Last week, as buyers suddenly departed, the marine market prices of iron ore presented a slump trend. Statistically, sea freight from Brazil to China and from Australia to China sharply dropped 14.89% and 31.53% respectively. The Baltic Sea Cape of Good Hope-model vessel freight price index (BCI) also fell 22.90%.

However, the fall of sea freight is only short-term, based on the current situation of ocean transportation. Although after the sharp slump the expected ocean freight rebound won’t be quite quick to return to a high position, judging from the long-term trends, it remains likely to rise high.

Some market researchers from Tootoo.com analyzed that a series of macro- control measures by the Chinese government not only changed the people’s points of view about the import market of iron ore but also indicated the government started to intervene in the Sino-Australian negotiation of iron ore prices ( http://news.tootoo.com/Minerals/Iron___Steel/ ).
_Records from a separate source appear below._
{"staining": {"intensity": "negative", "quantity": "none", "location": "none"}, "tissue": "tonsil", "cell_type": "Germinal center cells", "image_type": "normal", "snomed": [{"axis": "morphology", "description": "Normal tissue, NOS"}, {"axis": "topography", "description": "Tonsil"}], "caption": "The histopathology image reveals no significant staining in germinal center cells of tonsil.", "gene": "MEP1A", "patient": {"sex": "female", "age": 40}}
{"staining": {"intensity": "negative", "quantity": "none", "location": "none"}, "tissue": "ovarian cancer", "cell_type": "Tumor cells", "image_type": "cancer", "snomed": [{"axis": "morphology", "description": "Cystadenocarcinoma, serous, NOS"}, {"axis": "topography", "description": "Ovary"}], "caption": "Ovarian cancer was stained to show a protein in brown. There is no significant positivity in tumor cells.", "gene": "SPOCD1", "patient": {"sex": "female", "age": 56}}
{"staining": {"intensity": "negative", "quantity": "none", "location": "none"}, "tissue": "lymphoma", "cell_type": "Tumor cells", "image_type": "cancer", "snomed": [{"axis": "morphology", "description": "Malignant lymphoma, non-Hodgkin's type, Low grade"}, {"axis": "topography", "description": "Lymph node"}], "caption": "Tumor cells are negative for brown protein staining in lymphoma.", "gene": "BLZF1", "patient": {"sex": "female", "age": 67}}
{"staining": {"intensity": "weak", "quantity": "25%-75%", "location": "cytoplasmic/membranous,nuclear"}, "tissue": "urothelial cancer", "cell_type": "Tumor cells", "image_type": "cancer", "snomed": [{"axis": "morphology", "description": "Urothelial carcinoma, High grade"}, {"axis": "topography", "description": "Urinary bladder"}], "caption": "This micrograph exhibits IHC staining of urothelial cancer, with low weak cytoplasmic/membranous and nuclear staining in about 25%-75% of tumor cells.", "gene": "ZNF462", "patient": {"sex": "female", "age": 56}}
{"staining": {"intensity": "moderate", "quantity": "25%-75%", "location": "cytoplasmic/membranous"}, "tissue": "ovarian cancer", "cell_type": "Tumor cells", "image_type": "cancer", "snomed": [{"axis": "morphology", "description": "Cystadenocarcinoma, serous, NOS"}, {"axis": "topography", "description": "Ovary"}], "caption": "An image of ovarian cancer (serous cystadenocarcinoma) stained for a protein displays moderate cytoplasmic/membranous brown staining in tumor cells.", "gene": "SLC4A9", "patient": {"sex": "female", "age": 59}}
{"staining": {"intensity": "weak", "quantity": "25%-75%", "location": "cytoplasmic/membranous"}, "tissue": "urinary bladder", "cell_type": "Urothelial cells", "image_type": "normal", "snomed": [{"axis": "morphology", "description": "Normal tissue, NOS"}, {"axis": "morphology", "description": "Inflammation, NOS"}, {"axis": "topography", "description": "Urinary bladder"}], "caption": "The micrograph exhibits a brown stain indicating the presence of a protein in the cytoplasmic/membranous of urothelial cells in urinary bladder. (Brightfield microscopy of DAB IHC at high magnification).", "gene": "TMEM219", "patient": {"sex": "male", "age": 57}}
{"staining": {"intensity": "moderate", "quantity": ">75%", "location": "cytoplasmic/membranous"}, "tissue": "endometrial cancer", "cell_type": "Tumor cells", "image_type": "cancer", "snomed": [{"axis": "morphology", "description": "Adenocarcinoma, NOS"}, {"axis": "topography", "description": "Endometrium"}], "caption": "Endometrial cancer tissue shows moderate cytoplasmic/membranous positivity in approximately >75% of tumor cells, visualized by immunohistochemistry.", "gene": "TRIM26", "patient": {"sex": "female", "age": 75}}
Whereas, in the end, Australian iron ore producers refused the ocean freight compensation, the possibility of accepting 65% price rise scope increased.

Generally speaking, if the problem of too-high ocean freight of iron ore cannot be solved effectively, the current low profit of China’s iron and steel enterprises ( http://www.tootoo.com/buy-metal_steel/ ) will be segmented by international iron ore and marine transportation giants together. Now, since ocean freight is already at a too-high level, the CIF price of China’s imports of iron ore nearly exceeds Chinese domestic prices of steel commodities. To some extent, sea freight of iron ore has a deep relation with the development and survival of China’s iron and steel enterprises.